WORK REQUEST |
Pick out and copy each line below that contains the word "energética".
___
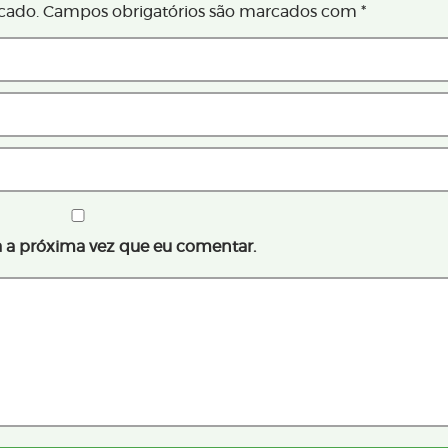
cado.
Campos obrigatórios são marcados com
*
 a próxima vez que eu comentar.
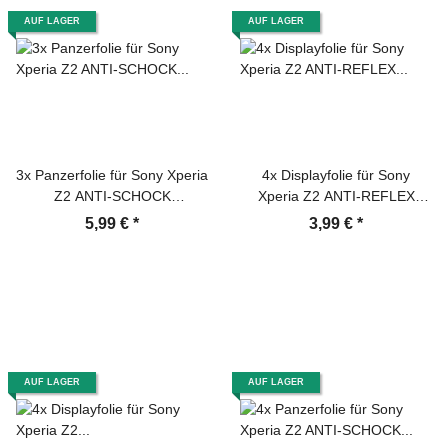
AUF LAGER
AUF LAGER
3x Panzerfolie für Sony Xperia
4x Displayfolie für Sony
Z2 ANTI-SCHOCK
Xperia Z2 ANTI-REFLEX
Displayschutzfolie MATT
Displayschutzfolie MATT
5,99 €
*
3,99 €
*
AUF LAGER
AUF LAGER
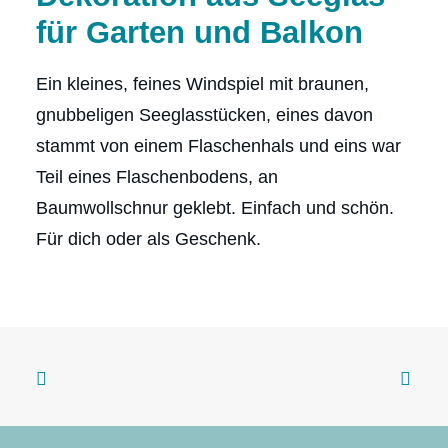
für Garten und Balkon
Ein kleines, feines Windspiel mit braunen,
gnubbeligen Seeglasstücken, eines davon
stammt von einem Flaschenhals und eins war
Teil eines Flaschenbodens, an
Baumwollschnur geklebt. Einfach und schön.
Für dich oder als Geschenk.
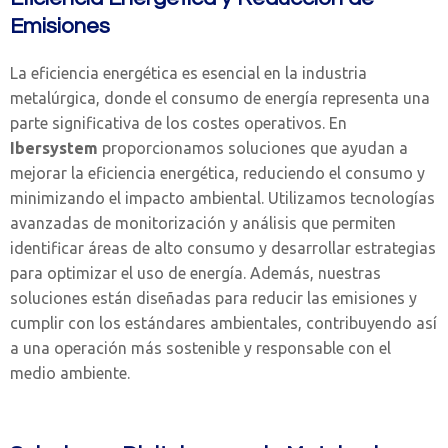
Emisiones
La eficiencia energética es esencial en la industria
metalúrgica, donde el consumo de energía representa una
parte significativa de los costes operativos. En
Ibersystem
proporcionamos soluciones que ayudan a
mejorar la eficiencia energética, reduciendo el consumo y
minimizando el impacto ambiental. Utilizamos tecnologías
avanzadas de monitorización y análisis que permiten
identificar áreas de alto consumo y desarrollar estrategias
para optimizar el uso de energía. Además, nuestras
soluciones están diseñadas para reducir las emisiones y
cumplir con los estándares ambientales, contribuyendo así
a una operación más sostenible y responsable con el
medio ambiente.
___
TASK SOLUTION |
La eficiencia energética es esencial en la industria
mejorar la eficiencia energética, reduciendo el consumo y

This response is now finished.